Si bien es cierto que aquel distrito que por distintas razones ,en un determinado momento cuenta con una oferta sanitaria más eficiente, y también más atractiva, con razón se queja por tener que sostener la atención médica de personas provenientes de otras regiones, porque en su lugar de origen no tienen respuesta. No es menos cierto, que las restricciones en el acceso, pueden ser calificadas de cualquier cosa, menos de eficientes.

El tema, lejos de ser novedoso, se ha planteado reiteradamente, y con experiencias semejantes en todo el territorio nacional.

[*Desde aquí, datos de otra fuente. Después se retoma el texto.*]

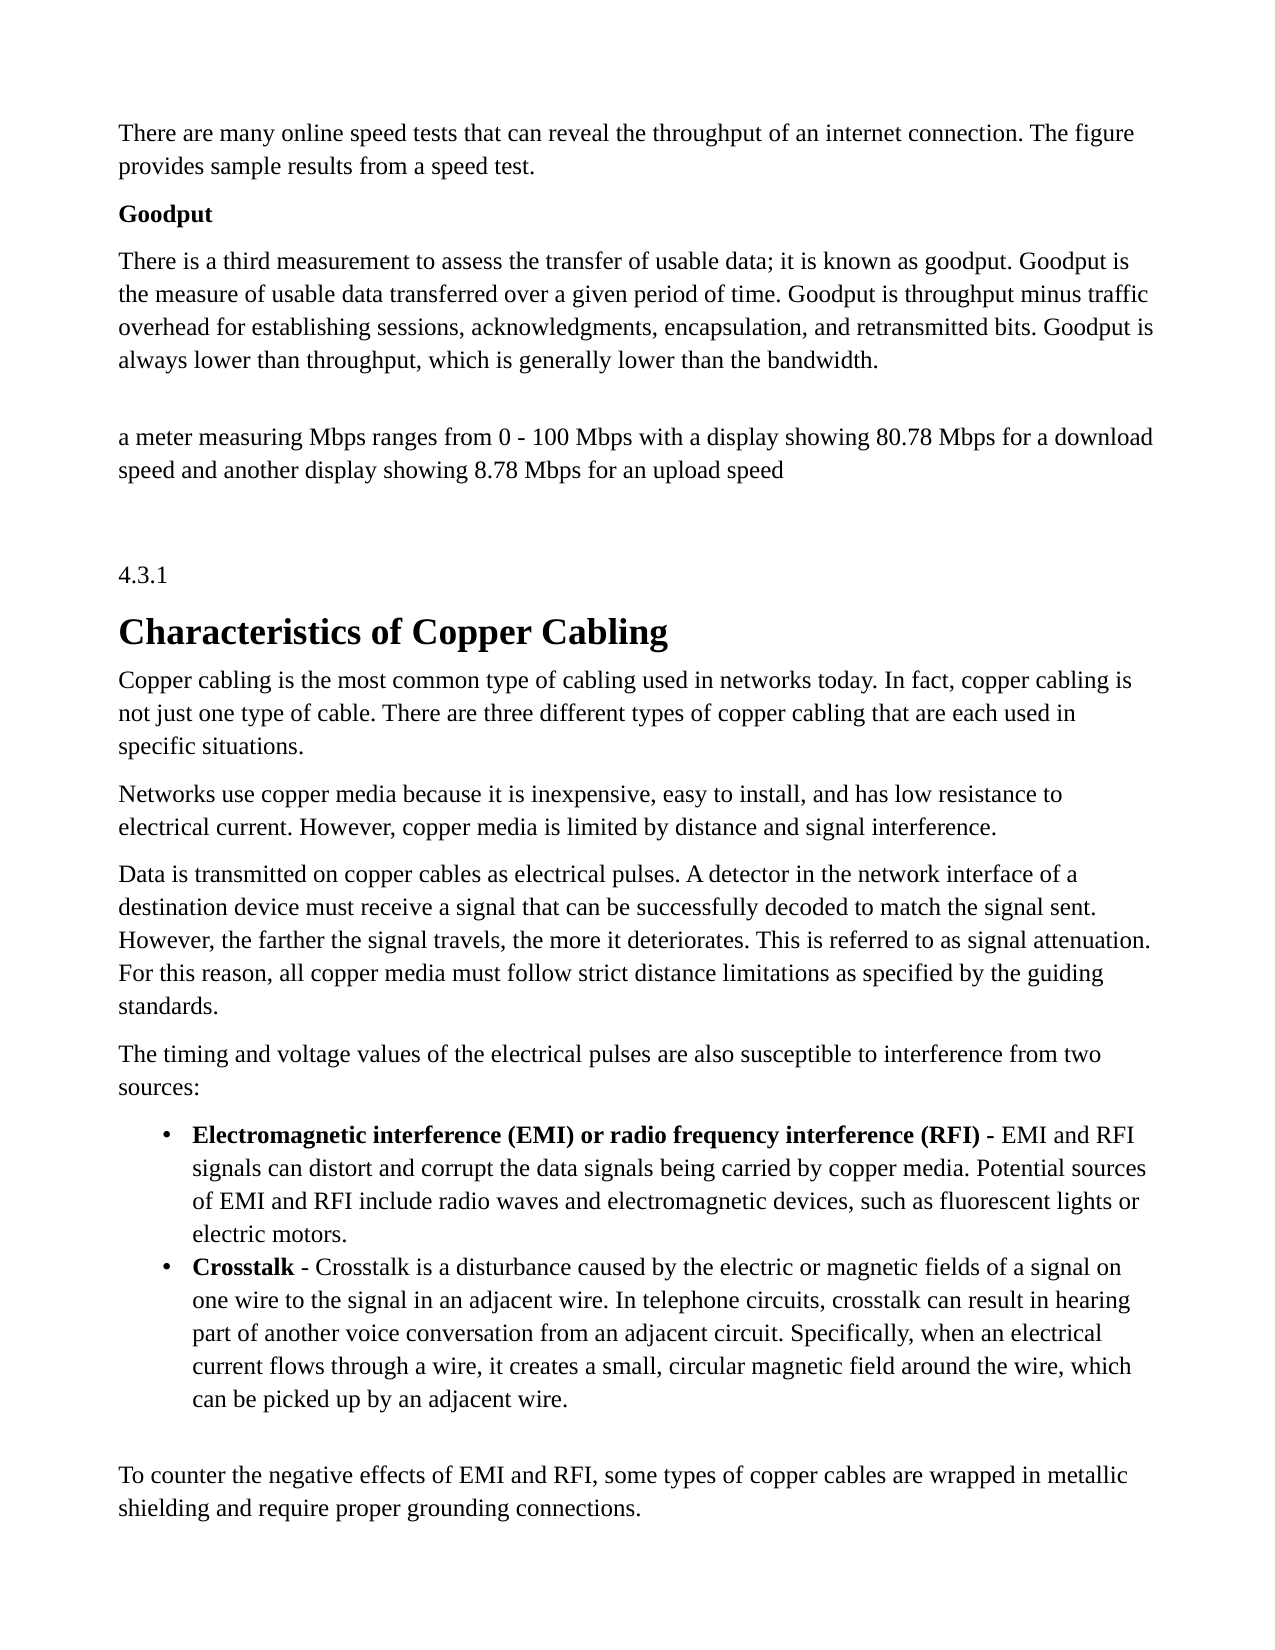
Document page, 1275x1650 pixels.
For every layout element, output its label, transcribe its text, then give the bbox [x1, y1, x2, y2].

text The timing and voltage values of the electrical pulses are also susceptible to interference from two sources: [118, 1039, 1157, 1101]
text To counter the negative effects of EMI and RFI, some types of copper cables are wrapped in metallic shielding and require proper grounding connections. [118, 1460, 1157, 1522]
text 4.3.1 [118, 560, 1157, 589]
text Goodput [118, 199, 1157, 227]
text Networks use copper media because it is inexpensive, easy to install, and has low resistance to electrical current. However, copper media is limited by distance and signal interference. [118, 779, 1157, 841]
text Data is transmitted on copper cables as electrical pulses. A detector in the network interface of a destination device must receive a signal that can be successfully decoded to match the signal sent. However, the farther the signal travels, the more it deteriorates. This is referred to as signal attenuation. For this reason, all copper media must follow strict distance limitations as specified by the guiding standards. [118, 859, 1157, 1020]
text a meter measuring Mbps ranges from 0 - 100 Mbps with a display showing 80.78 Mbps for a download speed and another display showing 8.78 Mbps for an upload speed [118, 422, 1157, 483]
subtitle Characteristics of Copper Cabling [118, 609, 1157, 653]
text There is a third measurement to assess the transfer of usable data; it is known as goodput. Goodput is the measure of usable data transferred over a given period of time. Goodput is throughput minus traffic overhead for establishing sessions, acknowledgments, encapsulation, and retransmitted bits. Goodput is always lower than throughput, which is generally lower than the bandwidth. [118, 246, 1157, 374]
list Electromagnetic interference (EMI) or radio frequency interference (RFI) - EMI and RFI signals can distort and corrupt the data signals being carried by copper media. Potential sources of EMI and RFI include radio waves and electromagnetic devices, such as fluorescent lights or electric motors. [162, 1120, 1157, 1247]
list Crosstalk - Crosstalk is a disturbance caused by the electric or magnetic fields of a signal on one wire to the signal in an adjacent wire. In telephone circuits, crosstalk can result in hearing part of another voice conversation from an adjacent circuit. Specifically, when an electrical current flows through a wire, it creates a small, circular magnetic field around the wire, which can be picked up by an adjacent wire. [162, 1252, 1157, 1413]
text There are many online speed tests that can reveal the throughput of an internet connection. The figure provides sample results from a speed test. [118, 118, 1157, 180]
text Copper cabling is the most common type of cabling used in networks today. In fact, copper cabling is not just one type of cable. There are three different types of copper cabling that are each used in specific situations. [118, 665, 1157, 760]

Sin embargo, el intento de alambrar sanitariamente el terreno de cada intendente, o gobernador, o aún presidente, dado que también se atienden en el país miles de extranjeros que no consiguen ser asistidos en sus propios países, generalmente limítrofes, además de absurdo, nunca sirvió para nada.

Largo sería de analizar por qué algunos cuentan con mejores recursos que otros, aunque ello no condiciona nada a la hora de asumir que toda la oferta pública está en crisis, por años de desinversión en infraestructura y desprecio del recurso humano, y por tanto hay que empezar a recuperar hospitales, centros de asistencia y sus respectivos planteles, para comenzar a integrar el sistema.

Si partimos de la base que el sistema es intrínsecamente solidario, lo que implica que todos contribuimos, lo usemos o no, lo que implica que también es universal, por definición.